İmanın zerresi cennete yeter…
Evet…yeter işte hadis-i şerif :
“Lâ ilahe illallah Muhammedün Resulullah diyerek, kalbinde zerre kadar imanı olan kişi ateşten çıkar.” (Buhari, Müslim, Tirmizi)
İman nedir mi?.. İman edilecek her şeye imandır…bu tevbesiz mümkün değil… Kelime-i şehadetimize tevbe ekleyelim…
İman nedir mi.Müşrikle her konuda farklı olmandır. Bu da ancak tevbe ile mümkün…
İmanın zerresi cennete yeter…
Zerre iman ne demek…
Amentü’deki altı esasa inanan, Peygamber efendimiz ne bildirdiyse hepsine inandım, beğendim, hepsini kabul ettim diyen kimse, zerre imana kavuşmuş demektir.
Zerre iman yeter ama yapamadığımız ibadetler için de tevbeye sarılalım… Zerre imanımız Kur’anın tümünü tasdik olsun… Esma öğretilerinin tümünü tasdik olsun…evet tevbeye sarılalım…
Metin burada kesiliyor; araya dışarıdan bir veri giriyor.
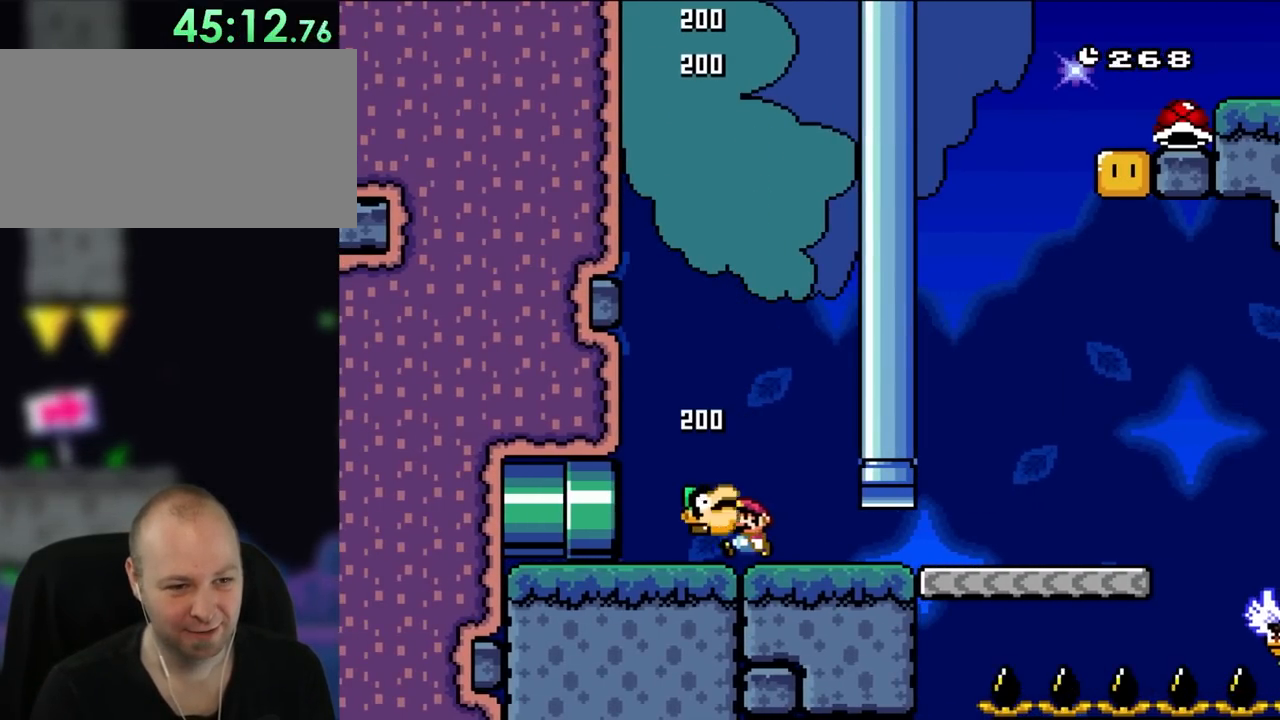
{"buttons": ["Y", "DPAD_RIGHT"], "events": [[217, "DPAD_LEFT", "up"], [483, "DPAD_RIGHT", "down"]]}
İmanın zerresi imanın çekirdeğidir…çekirdek koca bir ağacı taşır içinde…evet…İman nedir mi?.. Allaha hasret duymaktır… Gayrıya Allaha hadim olduğu ölçüde sevgi duymaktır… İmanın zeresi varsa sende sen de cennetliksin… Peygamber efendimiz, Şunları yeminle söylüyor:
1- Facir olan (çeşitli günahlar işleyen), maişetini kazanmaktan da ahmak olan mümin Cennete girecektir.
2- Günahları sebebiyle Cehennem ateşi yakmış olan da Cennete girecektir.
3- Kıyamette Allahü teâlâ hiç kimsenin hatırına hayaline gelmeyecek şekilde müminleri affedecektir.
4- Allahü teâlâ, öyle çok mağfiret edecek ki, İblis bile acaba ben de affolacak mıyım diye başını kaldıracaktır. (Beyheki)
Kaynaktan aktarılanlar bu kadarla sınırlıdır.